How could she ever tell her daughter-in-law about all that? How could she ever expect anyone to understand, especially Tammy who lived for sex and for what she believed it stood for.
Sex wasn’t about love, not most of the time. It was about keeping people, cowing to people, making them do what you wanted. Sex was a weapon of choice for many men and she knew that from first-hand experience. Angela poured herself a large brandy and gulped it down. The fear was upon her again and even though she knew her husband was lying in a cold grave she still half expected him to come storming through the door at any second. She knew that, at times, Nick expected it too. Such was her husband’s anger it still impinged on their lives all these years later.
Angela sighed, knowing that she was going off on a tangent because she didn’t know how to fix her own life or more to the point her son’s. Didn’t know what to do with the terrible knowledge she now had in her possession.
Today, she had been snooping, as usual. She couldn’t help it. She had seen something she had never thought to see again in her lifetime. Proof of her son’s derangement.
She would have to try to live with the knowledge, yet she wasn’t sure that she could cope with it and all that it entailed.
There was a kink in Nick’s nature and she had helped to put the kink into place. She knew that better than anyone.
So what was she going to do about it?
There had been a time, not too long ago, when Nick and Tammy’s marriage ending would have been cause for celebration to her. She’d howled at the fates that had brought her son and his wife together.
Not any more, though. She was finally seeing poor Tammy and the life she had to live with Nick through clear impartial eyes. And what she now knew terrified her.
Bloody men and their constant craving for excitement . . . why would Tammy want to come home to a house that was empty of all natural affection and love? Angela set no store by all this sex talk. Everyone these days thought they should be having orgasms all over the place and still shagging until their pacemakers packed up with all the excitement. But in its place, which to her was every Saturday night after a few drinks whether you needed it or not, it kept a marriage solid.
Why the hell hadn’t her son addressed his problems years before? But then, as she knew from bitter experience, some problems were hard to face up to, let alone resolve.
She opened her little safe and took out the photos. As she gazed at them again she felt tears threaten but sniffed them back. She was harder than Tammy, had had to be.
As she looked around the spacious annexe her son had built for her and saw the beautiful furnishings Tammy had helped her choose, Angela wanted to cry so badly but all the years of keeping her feelings below the surface made it impossible.
When her husband had been at his worst she had been stoical. No matter what happened you never let the outside world know about it. Years ago that had meant the neighbours.
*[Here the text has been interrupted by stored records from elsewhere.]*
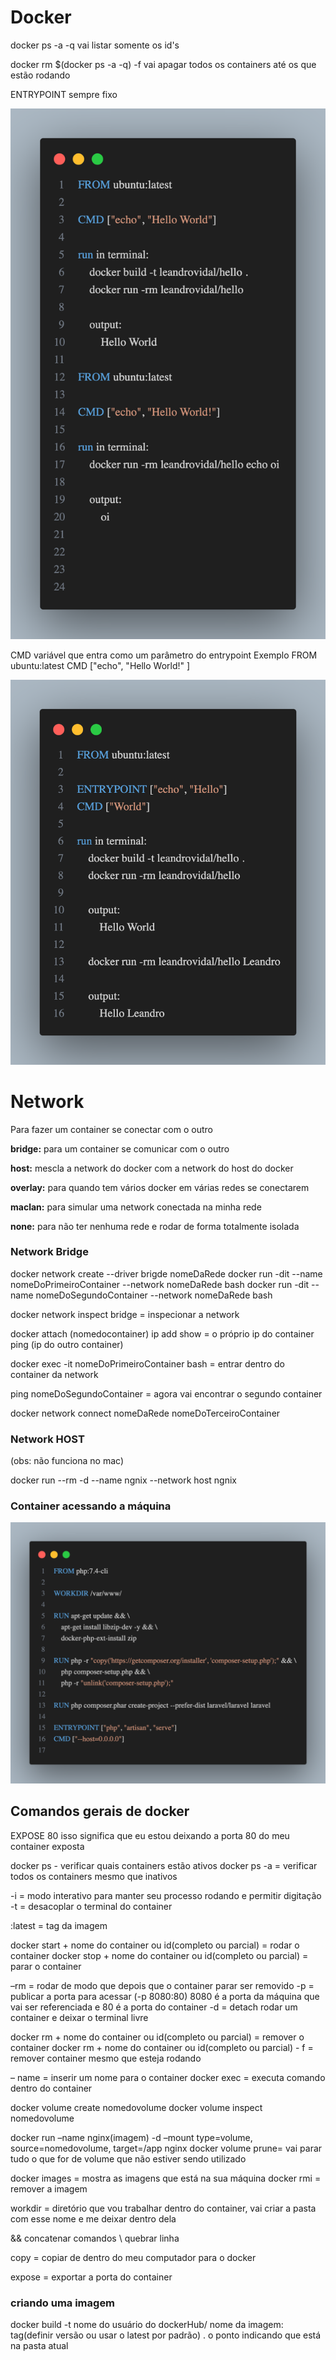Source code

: # Docker

docker ps -a -q
vai listar somente os id's

docker rm $(docker ps -a -q) -f
vai apagar todos os containers até os que estão rodando

ENTRYPOINT
sempre fixo

![alt text](cmd.png)

CMD
variável que entra como um parâmetro do entrypoint
Exemplo
FROM ubuntu:latest
CMD ["echo", "Hello World!" ]

![alt text](entrypoint.png)

# Network

Para fazer um container se conectar com o outro

**bridge:** para um container se comunicar com o outro

**host:** mescla a network do docker com a network do host do docker

**overlay:** para quando tem vários docker em várias redes se conectarem

**maclan:** para simular uma network conectada na minha rede

**none:** para não ter nenhuma rede e rodar de forma totalmente isolada

### Network Bridge

docker network create --driver brigde nomeDaRede
docker run -dit --name nomeDoPrimeiroContainer --network nomeDaRede bash
docker run -dit --name nomeDoSegundoContainer --network nomeDaRede bash

docker network inspect bridge = inspecionar a network

docker attach (nomedocontainer)
ip add show = o próprio ip do container
ping (ip do outro container)

docker exec -it nomeDoPrimeiroContainer bash = entrar dentro do container da network

ping nomeDoSegundoContainer = agora vai encontrar o segundo container

docker network connect nomeDaRede nomeDoTerceiroContainer

### Network HOST

(obs: não funciona no mac)

docker run --rm -d --name ngnix --network host ngnix

### Container acessando a máquina

![alt text](php.png)

## Comandos gerais de docker

EXPOSE 80
isso significa que eu estou deixando a porta 80 do meu container exposta

docker ps - verificar quais containers estão ativos
docker ps -a = verificar todos os containers mesmo que inativos

-i = modo interativo para manter seu processo rodando e permitir digitação
-t = desacoplar o terminal do container

:latest = tag da imagem

docker start + nome do container ou id(completo ou parcial) = rodar o container
docker stop + nome do container ou id(completo ou parcial) = parar o container

–rm = rodar de modo que depois que o container parar ser removido
-p = publicar a porta para acessar (-p 8080:80) 8080 é a porta da máquina que vai ser referenciada e 80 é a porta do container
-d = detach rodar um container e deixar o terminal livre

docker rm + nome do container ou id(completo ou parcial) = remover o container
docker rm + nome do container ou id(completo ou parcial) - f = remover container mesmo que esteja rodando

– name = inserir um nome para o container
docker exec = executa comando dentro do container

docker volume create nomedovolume
docker volume inspect nomedovolume

docker run –name nginx(imagem) -d –mount type=volume, source=nomedovolume, target=/app nginx
docker volume prune= vai parar tudo o que for de volume que não estiver sendo utilizado

docker images = mostra as imagens que está na sua máquina
docker rmi = remover a imagem

workdir = diretório que vou trabalhar dentro do container, vai criar a pasta com esse nome e me deixar dentro dela

&& concatenar comandos
\ quebrar linha

copy = copiar de dentro do meu computador para o docker

expose = exportar a porta do container

### criando uma imagem

docker build -t nome do usuário do dockerHub/ nome da imagem: tag(definir versão ou usar o latest por padrão) . o ponto indicando que está na pasta atual
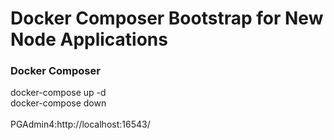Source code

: # Docker Composer Bootstrap for New Node Applications

<h3>Docker Composer</h3>
<span>docker-compose up -d</span>
<br>
<span>docker-compose down</span>
<br>
<br>
<span> PGAdmin4:http://localhost:16543/ </span>
<br>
Now, though, their nearest neighbour was so far away, you’d need a bus to get to them.
But Tammy’s crying had affected Angela more than she would ever have thought possible. As she had heard her sobbing it was as if a steel trap had been lifted off her own emotions and she had been forced to face up to the fact that her daughter-in-law was terribly unhappy through no fault of her own. The long talk they had had together had changed Angela’s perspective. That and the contents of her safe.
She had known for a long time that things weren’t right between them, and had blamed Tammy and her tantrums and her spending. But inside she’d always known it couldn’t have been that one-sided. Nick wasn’t his father’s son in name only, she reflected bitterly.
Tammy wanted love as well as sex. As the years had gone by and there had been neither from Nick it had twisted and almost destroyed her. Angela knew how that felt only too well which was why, for the moment, she would keep her own counsel about the photographs she’d found in her son’s coat pocket just ten minutes after Tammy had left.